Generally, I don't think Fed action or money should be used or spent unless it is used or spent fighting economic contraction in a cyclical downturn. The Fed will already be hard pressed to fight the next downturn without spending money on infrastructure. If the Fed was a body of the government maybe I could see it, but as a independent entity charged with defending our monetary system I don't. Sorry.

Gary Anderson 8 years ago Contributor's comment

Yes but how can base money issued at zero lower bound hurt? Look, it would be of short duration. It would not be paid for by bonds. It would be base money in the money supply, but the resulting economic activity would be good. It would not require the Fed to buy bonds already in massive demand. Negative rates on bonds, on retail savings accounts and a cashless society, those are the can of worms! Lonergan explains it better than I and I hope you read this: www.talkmarkets.com/.../eric-lonergan-precisely-defines-helicopter-money

Moon Kil Woong 8 years ago Contributor's comment

Sadly with the Federal Reserve nothing is short term and they abuse every power they get. I do agree negative rates are horrible. The Fed needs to eventually get rates back to normal and stop screwing around extending economic cycles which can often lead to horrific crashes.

Gary Anderson 8 years ago Contributor's comment

They could do the right thing, Moon, and do Helicopter money properly, but I don't think they want to do that when they can get the government to pay interest to their banks.

Moon Kil Woong 8 years ago Contributor's comment

This opens up a can of worms. If used to fund infrastructure it would sooner rather than later be used to fund entitlements, special programs, etc. Also, although the government may take it interest free, it still injects cash into the economy thus stimulating inflation. Last, since our Federal Reserve is owned by the unmentionable who want protecting from being known, those that own the private bank can refuse or even sue for takings. Ergo, the argument for making the Federal Reserve a real government central bank rather than a siphon to certain entitled owners.

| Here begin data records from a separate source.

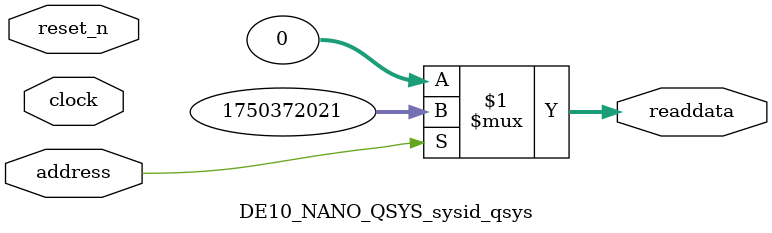
<source format=v>



// synthesis translate_off
`timescale 1ns / 1ps
// synthesis translate_on

// turn off superfluous verilog processor warnings 
// altera message_level Level1 
// altera message_off 10034 10035 10036 10037 10230 10240 10030 

module DE10_NANO_QSYS_sysid_qsys (
               // inputs:
                address,
                clock,
                reset_n,

               // outputs:
                readdata
             )
;

  output  [ 31: 0] readdata;
  input            address;
  input            clock;
  input            reset_n;

  wire    [ 31: 0] readdata;
  //control_slave, which is an e_avalon_slave
  assign readdata = address ? 1750372021 : 0;

endmodule



</source>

Gary Anderson 8 years ago Contributor's comment

But it isn't part of the money supply. It is base money. Inflation would have to be monitored, but we hardly have that now. The Fed could finally do something for the nation without the treasury paying out interest to get all this fixed. Hasn't the Fed taken enough in the protection of the banks? Isn't it possible it could give back? How about a infrastructure wealth fund of base money that would have to be deposited back into the banking system at some designated date?

Perhaps a close up student of the Fed could comment on this Moon.